The first paper focuses on tolerance and side effects of non-digestible carbohydrates (NDC), an umbrella term for food components the body can't break down.
"The FDA determines if NDCs qualify as dietary fibers. To be a fiber, they must provide a health benefit. These benefits include things like helping with regularity and aiding in the absorption of calcium," explains Annemarie Mysonhimer.
The recommended amount of dietary fiber is 14 grams per 1,000 kilocalories, or 28 grams for a typical 2,000 kilocalorie daily diet. But only about 10% of adult women and 3% of men in the U.S. meet that daily recommendation.
Mysonhimer and co-author Hannah Holscher reviewed findings from more than 100 clinical trials that evaluated dietary fiber intake and included reports of side effects such as gas and bloating, as well as effects on regularity.
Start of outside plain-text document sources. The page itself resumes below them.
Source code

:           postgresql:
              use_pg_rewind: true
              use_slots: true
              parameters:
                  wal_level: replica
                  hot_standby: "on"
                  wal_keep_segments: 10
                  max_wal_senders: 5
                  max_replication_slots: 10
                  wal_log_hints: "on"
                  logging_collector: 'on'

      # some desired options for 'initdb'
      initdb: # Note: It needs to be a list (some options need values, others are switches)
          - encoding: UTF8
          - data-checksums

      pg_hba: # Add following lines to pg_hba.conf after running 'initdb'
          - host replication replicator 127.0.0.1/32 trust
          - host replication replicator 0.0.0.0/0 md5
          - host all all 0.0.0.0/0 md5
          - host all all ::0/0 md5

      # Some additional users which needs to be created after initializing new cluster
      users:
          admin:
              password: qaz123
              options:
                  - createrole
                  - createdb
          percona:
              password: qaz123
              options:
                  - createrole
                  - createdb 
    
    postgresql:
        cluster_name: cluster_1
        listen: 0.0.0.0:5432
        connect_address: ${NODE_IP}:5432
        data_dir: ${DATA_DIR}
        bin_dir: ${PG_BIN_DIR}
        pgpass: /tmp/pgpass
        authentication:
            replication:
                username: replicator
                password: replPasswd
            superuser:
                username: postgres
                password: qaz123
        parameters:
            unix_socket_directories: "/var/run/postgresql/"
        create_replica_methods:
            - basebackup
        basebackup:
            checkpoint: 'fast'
These trials tested a wide range of intakes, many of which were quite high, to determine how much of a certain fiber would be well tolerated. Few foods or diets currently contain these levels, the researchers note.
Overall, the authors conclude that daily tolerance levels differ widely depending on the type of fiber and how it is consumed. Tolerance can be as low as 4 grams for alginate (derived from brown algae) to 25 grams for soy fiber. Mysonhimer explains there are also individual differences depending on the gut microbiota (the microbes within our intestinal tract), so each person needs to find their own comfort level.
While mild side effects may be acceptable, more severe abdominal discomfort can interfere with daily life.
(Excerpt) Read more at medicalxpress.com ...
Eat yogurt, ‘nuff said,
I take Jarrow Prebiotic Inulin FOS prebiotic fiber, one serving (about 3.8 grams/scoop which is similar to 1 rounded teaspoon), and it seems to be easy to take. I consume other fiber also. The Jarrow is cheaper at iHerb.
My dinner tonight: bulgur with garlic, onions and chick peas, grilled chicken, and toasted sourdough bread, blackberries for desert. Total fiber is well over 40 grams. Consider how well your intestines are by your stools. Sad to say we have become a nation of wimps.
That’ll do t!
Farts??? A side effect. Aw heck no. Those are what I’m looking for.
L8r
I've tasted saw dust from maple trees and it doesn't really have a taste. But if it does after cooking then it will probably give a maply syrup type taste. A win for everyone.